TASK DETAILS ->
Lay out every line of the entries below as a numbered list, leaving out the blank lines and the pictures.

Stored items from a collection
····················

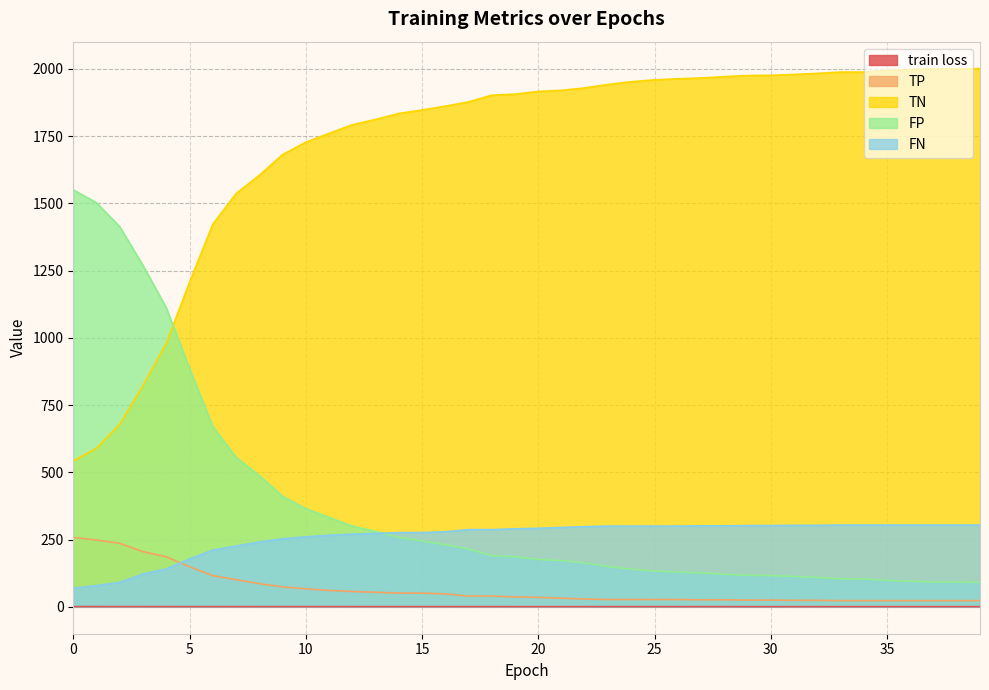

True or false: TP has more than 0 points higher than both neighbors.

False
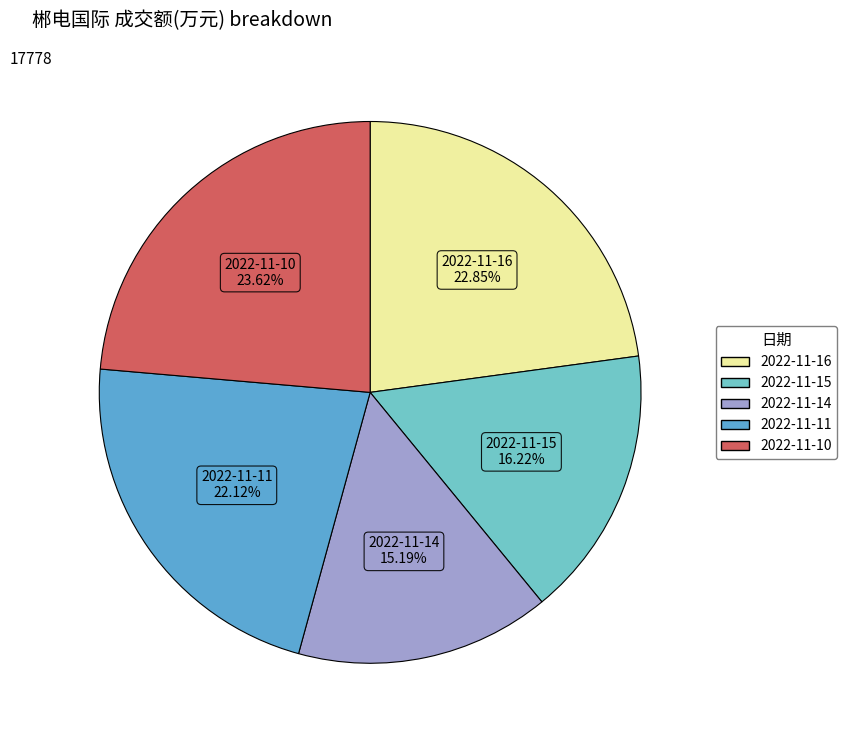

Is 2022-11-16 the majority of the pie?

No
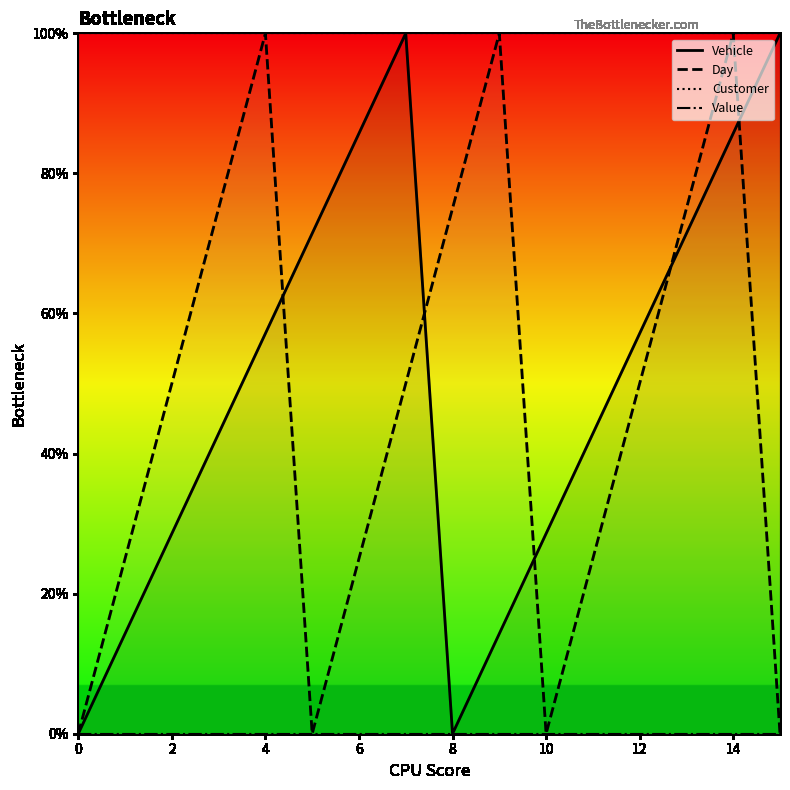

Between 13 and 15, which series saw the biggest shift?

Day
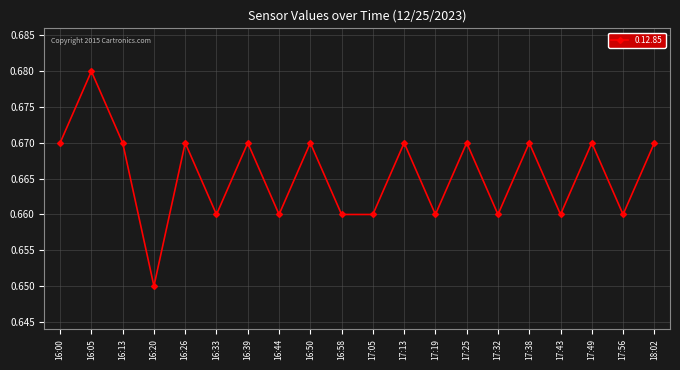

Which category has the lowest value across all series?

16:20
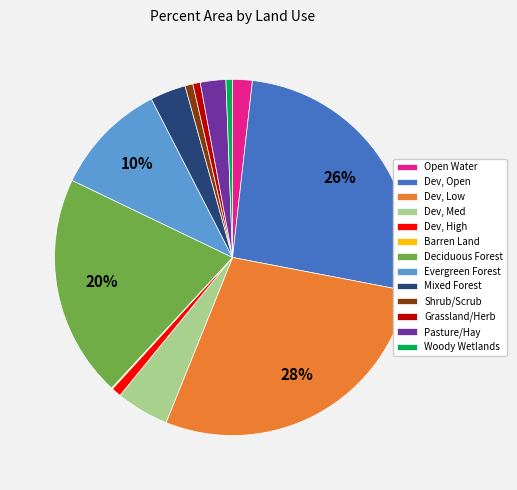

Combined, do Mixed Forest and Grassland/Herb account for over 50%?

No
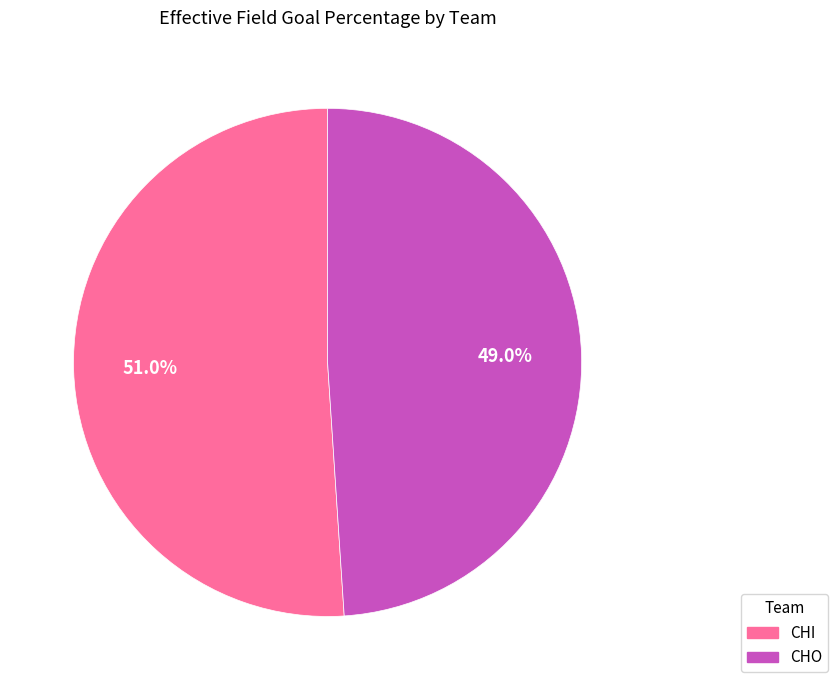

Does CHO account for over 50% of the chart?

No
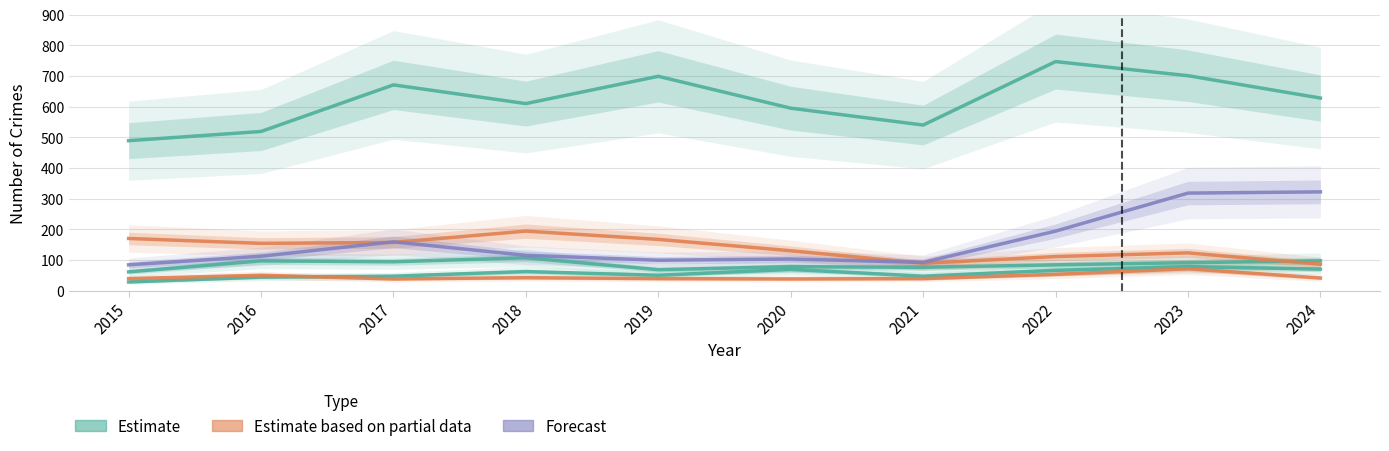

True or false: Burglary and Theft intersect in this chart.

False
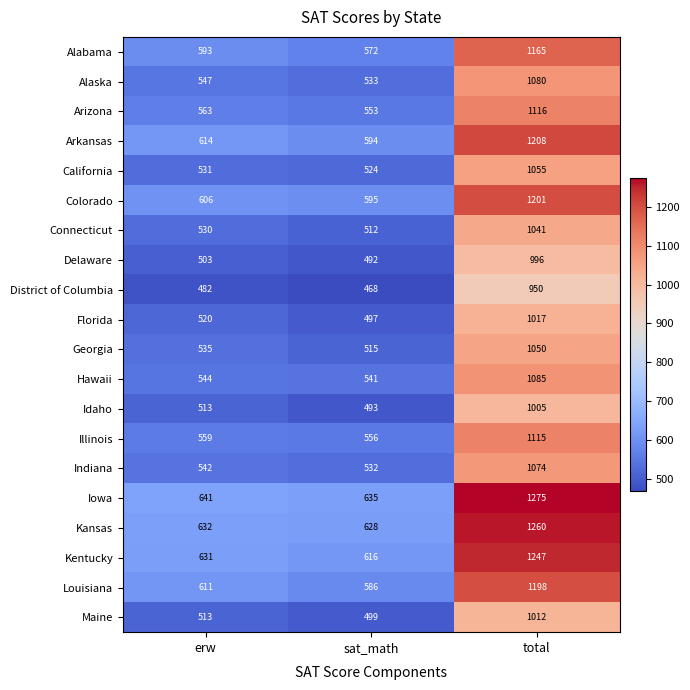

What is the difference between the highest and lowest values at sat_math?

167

····················

ANSWER TO THIS TASK ->
1. True or false: TP has more than 0 points higher than both neighbors.
2. False
3. Is 2022-11-16 the majority of the pie?
4. No
5. Between 13 and 15, which series saw the biggest shift?
6. Day
7. Which category has the lowest value across all series?
8. 16:20
9. Combined, do Mixed Forest and Grassland/Herb account for over 50%?
10. No
11. Does CHO account for over 50% of the chart?
12. No
13. True or false: Burglary and Theft intersect in this chart.
14. False
15. What is the difference between the highest and lowest values at sat_math?
16. 167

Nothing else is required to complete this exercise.